Нам очень захотелось сейчас же выйти на берег, достать лошадей и ехать на расследования, но путешествие пришлось отложить. Два месяца, проведенные на море босиком, почти без движения, были плохой подготовкой к длинной прогулке, да еще в кожаной обуви. А кроме того, надо было переждать, пока земля не перестанет тошнотворно качаться, чтобы решиться ехать по головокружительным горным тропинкам на быстроногих горных лошадях. Поэтому, в целях тренировки, мы предприняли короткую поездку по джунглям и посетили одного почтенного, заросшего мохом идола, попав к нему в очень трагическую минуту его жизни. Какой-то немецкий коммерсант и норвежский капитан спорили относительно веса названного идола и вычисляли уменьшение его в случае, если идола распилить пополам. Они крайне непристойно и святотатственно относились к старичку, тыкая в него перочинными ножами, чтобы исследовать, насколько он крепок, и насколько толст слой моха на нем, и приказывая ему отправиться вниз к морю собственными силами, без лишних разговоров. Но так как идол этого не сделал, то девятнадцать канака повалили его на носилки из палок и поволокли к судну, где он был заперт в трюм и, может быть, еще и сейчас путешествует по направлению к Европе - этому прибежищу всех языческих идолов, за исключением немногих, устроившихся в Америке, и одного, который сейчас скалит зубы на моем столе и, если только мы не потонем, будет скалить их до самой моей смерти. И он, конечно, переживет меня. И будет скалить свои зубы и тогда, когда я превращусь в прах.

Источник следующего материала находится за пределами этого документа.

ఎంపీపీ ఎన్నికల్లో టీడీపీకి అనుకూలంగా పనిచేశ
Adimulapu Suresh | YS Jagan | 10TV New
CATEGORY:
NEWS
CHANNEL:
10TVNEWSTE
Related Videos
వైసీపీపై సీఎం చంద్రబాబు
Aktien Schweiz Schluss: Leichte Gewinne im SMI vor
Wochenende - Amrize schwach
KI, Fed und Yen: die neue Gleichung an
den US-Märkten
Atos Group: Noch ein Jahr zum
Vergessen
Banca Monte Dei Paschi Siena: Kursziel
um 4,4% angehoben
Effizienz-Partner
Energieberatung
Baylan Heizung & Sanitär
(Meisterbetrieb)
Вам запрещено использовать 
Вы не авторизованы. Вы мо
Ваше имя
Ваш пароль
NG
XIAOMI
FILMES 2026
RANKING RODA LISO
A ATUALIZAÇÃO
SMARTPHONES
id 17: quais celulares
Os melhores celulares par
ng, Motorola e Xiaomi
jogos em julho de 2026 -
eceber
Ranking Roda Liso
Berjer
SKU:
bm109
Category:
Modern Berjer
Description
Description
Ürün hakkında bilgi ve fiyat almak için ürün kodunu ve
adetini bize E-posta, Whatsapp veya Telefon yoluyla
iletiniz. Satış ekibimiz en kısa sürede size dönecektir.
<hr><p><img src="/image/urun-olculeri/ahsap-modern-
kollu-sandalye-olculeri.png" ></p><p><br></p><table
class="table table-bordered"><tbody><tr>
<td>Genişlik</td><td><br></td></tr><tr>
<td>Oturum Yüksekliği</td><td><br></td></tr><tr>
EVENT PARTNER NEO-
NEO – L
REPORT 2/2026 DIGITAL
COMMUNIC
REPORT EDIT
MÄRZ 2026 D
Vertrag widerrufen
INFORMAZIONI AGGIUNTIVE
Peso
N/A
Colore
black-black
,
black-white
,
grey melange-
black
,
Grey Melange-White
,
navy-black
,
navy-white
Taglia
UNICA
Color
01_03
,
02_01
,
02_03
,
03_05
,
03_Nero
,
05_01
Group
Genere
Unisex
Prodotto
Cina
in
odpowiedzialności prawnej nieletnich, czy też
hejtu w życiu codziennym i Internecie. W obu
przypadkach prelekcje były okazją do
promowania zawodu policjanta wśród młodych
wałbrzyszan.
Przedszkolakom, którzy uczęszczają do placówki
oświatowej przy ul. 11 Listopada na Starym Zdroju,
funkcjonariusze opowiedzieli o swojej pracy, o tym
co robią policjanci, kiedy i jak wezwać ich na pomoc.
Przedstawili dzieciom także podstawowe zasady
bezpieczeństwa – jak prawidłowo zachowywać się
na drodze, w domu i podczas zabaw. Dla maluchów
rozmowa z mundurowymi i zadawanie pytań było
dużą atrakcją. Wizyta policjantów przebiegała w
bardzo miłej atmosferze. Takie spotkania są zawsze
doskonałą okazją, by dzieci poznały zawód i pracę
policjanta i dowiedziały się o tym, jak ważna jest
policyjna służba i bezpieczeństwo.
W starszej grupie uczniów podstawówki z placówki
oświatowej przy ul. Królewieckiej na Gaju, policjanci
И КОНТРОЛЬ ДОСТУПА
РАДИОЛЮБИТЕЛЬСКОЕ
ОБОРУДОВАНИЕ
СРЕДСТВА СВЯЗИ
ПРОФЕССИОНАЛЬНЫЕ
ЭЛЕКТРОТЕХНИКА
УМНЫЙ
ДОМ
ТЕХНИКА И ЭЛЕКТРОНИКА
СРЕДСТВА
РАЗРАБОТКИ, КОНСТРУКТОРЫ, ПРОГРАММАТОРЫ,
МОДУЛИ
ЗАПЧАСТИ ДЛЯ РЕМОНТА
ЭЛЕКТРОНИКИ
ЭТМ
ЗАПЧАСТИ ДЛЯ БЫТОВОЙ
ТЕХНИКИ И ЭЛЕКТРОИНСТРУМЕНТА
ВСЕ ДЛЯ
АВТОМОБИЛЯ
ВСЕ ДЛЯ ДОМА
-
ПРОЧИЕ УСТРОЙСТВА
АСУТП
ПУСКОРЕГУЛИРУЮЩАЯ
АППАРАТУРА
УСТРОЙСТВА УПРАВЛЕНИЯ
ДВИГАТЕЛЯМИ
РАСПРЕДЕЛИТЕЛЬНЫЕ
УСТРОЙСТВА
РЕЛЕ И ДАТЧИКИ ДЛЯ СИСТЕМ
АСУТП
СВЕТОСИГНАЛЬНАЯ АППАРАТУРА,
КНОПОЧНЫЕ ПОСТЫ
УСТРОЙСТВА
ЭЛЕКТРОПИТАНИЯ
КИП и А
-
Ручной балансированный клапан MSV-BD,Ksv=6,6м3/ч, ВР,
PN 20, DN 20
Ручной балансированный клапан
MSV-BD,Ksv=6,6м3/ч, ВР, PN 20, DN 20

В целях тренировки мы побывали в тот же день на пиршестве, которое устроил Танара Тамарии, сын гавайского матроса, сбежавшего с китобойного судна, в память своей покойной матери-туземки. Он зажарил четырнадцать кабанов целиком на угощение деревни. Когда мы приблизились, нас приветствовала в качестве местного герольда молодая девушка, стоя на высокой скале и распевая, что все это празднество устроено в честь нас. То же самое повторяла она всем приходящим. Как только мы уселись, ее пение вдруг резко изменилось, и все присутствовавшие чрезвычайно заволновались. Её возгласы стали быстрыми и пронзительными. Откуда-то издали послышались ответные крики мужских голосов, перешедшие в дикую варварскую песнь, заставлявшую думать о крови и борьбе. Потом в прогалине между тропическими растениями показалась процессия дикарей, совершенно голых, если не считать пестрых узких повязок вокруг бедер. Они двигались медленно, издавая гортанные возгласы, торжествующие и восхищенные. Они несли на плечах на длинных палках какие-то таинственные, очевидно очень тяжелые, предметы, тщательно завернутые в зеленые листья.